There are certain things that people do to try to prepare for that eventuality. They heap up for themselves things and trinkets and stuff. They talk about how good of A person they are, how much they punished you are. But let me tell you, the only people were saved were the individuals who were under the blood of the Passover lamb. And here we see Jesus Christ offering his blood for a sacrifice that you and I might have a house that we can escape to when the wrath passes over.
Number two. That in that three days the Lord provided spiritual gifts for his believers to be used for the benefit of the church. That he has robbed the treasuries of the devil. That you might have something that. That the baseless, dreary life that is just selfishly oriented, that we might escape from it and have something real.
He robbed it for you and I. And number two, three, he raised from the dead that he might call people, has his own children and allow them to walk with the him in the newness of life that he. He has also.
As we remember Easter, this current generation wants to tell you that as I go on to Google, the reminder is Easter is about Easter eggs. Easter is about bunnies. But Easter is not about Easter eggs and bunnies. Easter is about the Passover lamb, his crucifixion and death, the momentous victory that he accomplished over the devil, and his astonishing resurrection of the dead that gives visible proof to you and I today that he is alive and still calling people out of our culture to serve Him. My hope to you for you is you would ask yourself, what do I trust in to save me from the wrath?
Really, what do I trust in?
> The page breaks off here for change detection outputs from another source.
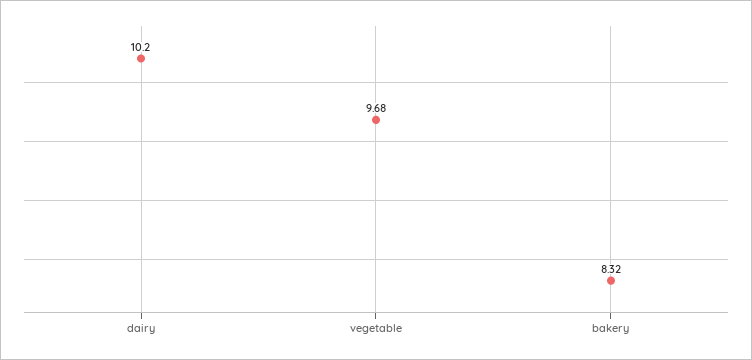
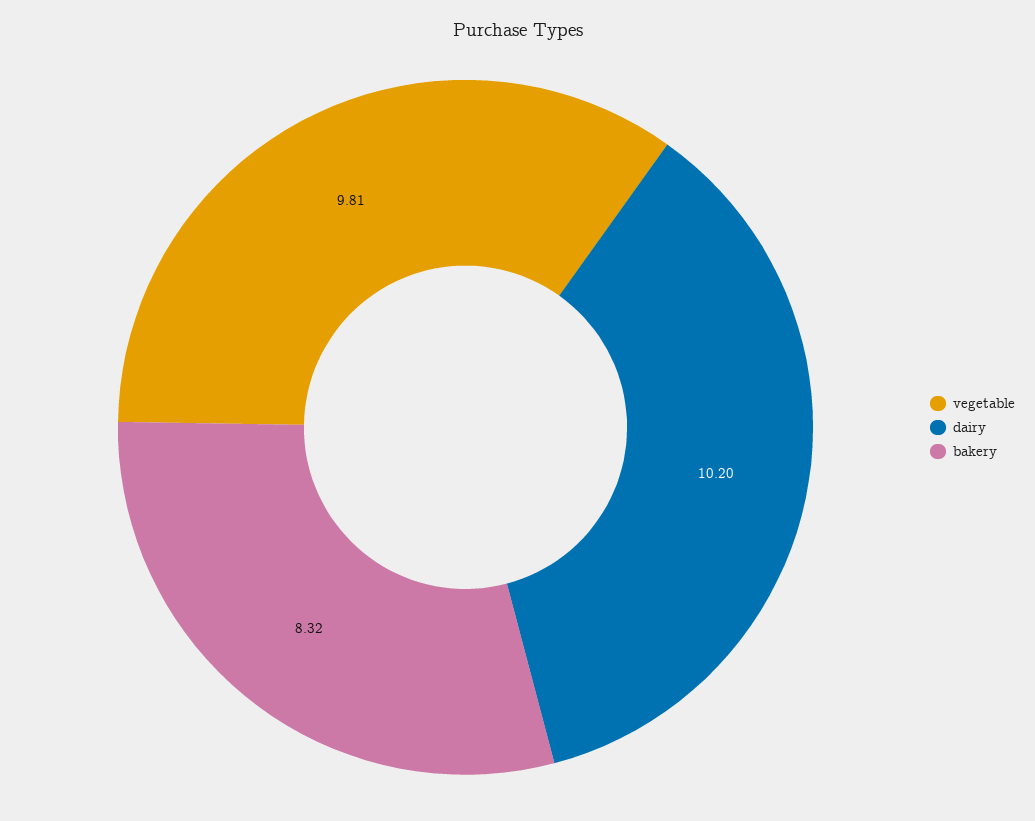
  {
    "dairy": 10.2,
-   "vegetable": 9.68,
+   "vegetable": 9.81,
    "bakery": 8.32
  }

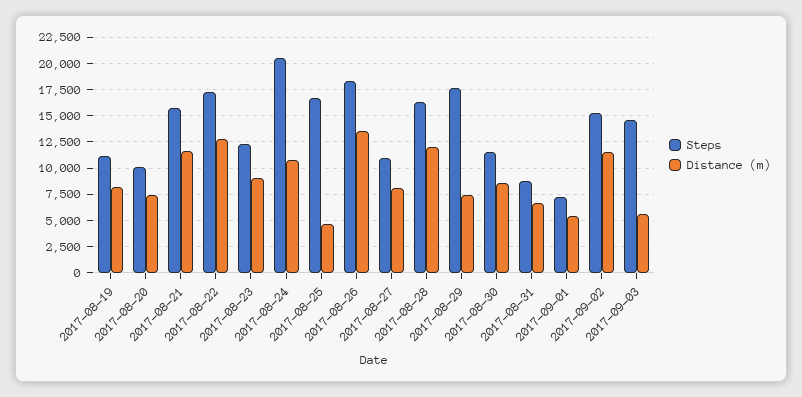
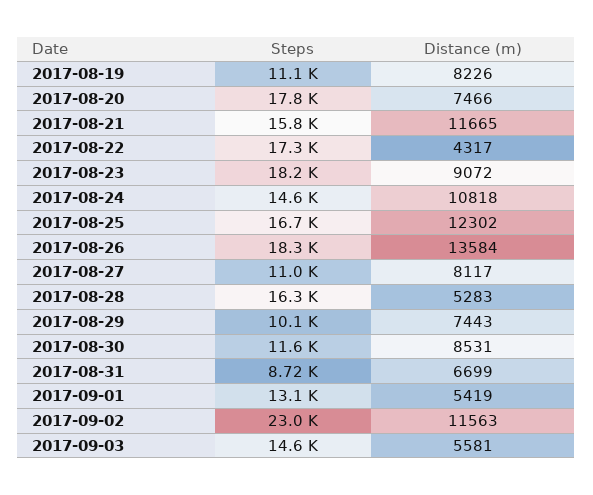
  {
    "Steps": {
      "2017-08-19": 11100,
-     "2017-08-20": 10000,
+     "2017-08-20": 17800,
      "2017-08-21": 15800,
      "2017-08-22": 17300,
-     "2017-08-23": 12500,
+     "2017-08-23": 18200,
-     "2017-08-24": 20000,
+     "2017-08-24": 14600,
      "2017-08-25": 16700,
      "2017-08-26": 18300,
      "2017-08-27": 11000,
      "2017-08-28": 16300,
-     "2017-08-29": 17500,
+     "2017-08-29": 10100,
      "2017-08-30": 11600,
      "2017-08-31": 8720,
-     "2017-09-01": 7500,
+     "2017-09-01": 13100,
-     "2017-09-02": 15000,
+     "2017-09-02": 23000,
      "2017-09-03": 14600
    },
    "Distance (m)": {
      "2017-08-19": 8226,
      "2017-08-20": 7466,
      "2017-08-21": 11665,
-     "2017-08-22": 12500,
+     "2017-08-22": 4317,
      "2017-08-23": 9072,
      "2017-08-24": 10818,
-     "2017-08-25": 5000,
+     "2017-08-25": 12302,
      "2017-08-26": 13584,
      "2017-08-27": 8117,
-     "2017-08-28": 12500,
+     "2017-08-28": 5283,
      "2017-08-29": 7443,
      "2017-08-30": 8531,
      "2017-08-31": 6699,
      "2017-09-01": 5419,
      "2017-09-02": 11563,
      "2017-09-03": 5581
    }
  }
As most people, they will not have the Passover lamb in their mind. Number two, what do you want for your life? What do you hope to gain? You could fill your bucket list with stuff and do things.
You could go places, you could eat things, you could meet people. You could see things. That's beautiful. But if you don't have the opportunity to partake in the spiritual gifts that God intended for people, you lose. And number three is your hope, the resurrection of Jesus Christ from the dead.
That as he rose from the dead, that he gives new life to people. He is an individual that welcomes all who come to him, but he especially loves those who don't deserve it. He especially likes people that come to him who are sinners and recognize it, that do not deserve it. Those are the people he likes the best. If you're a candidate, I hope that you will consider and you'll say in your heart, behold the Lamb of God who takes away the sin of the world.
And your heart will be motivated to say, that's where I'm going. And you leave your path behind you and begin following Jesus Christ. Let's pray. Father, we do come to you. Thank you for this Passover season.
Thank you for the beauty of it and the power of it. Thank you for the promise the future gives to us from it. Lord. Here we are, Lord, in a small town. Lord, do something good here.
O Lord, restore your work to your people. I ask in Jesus name, amen.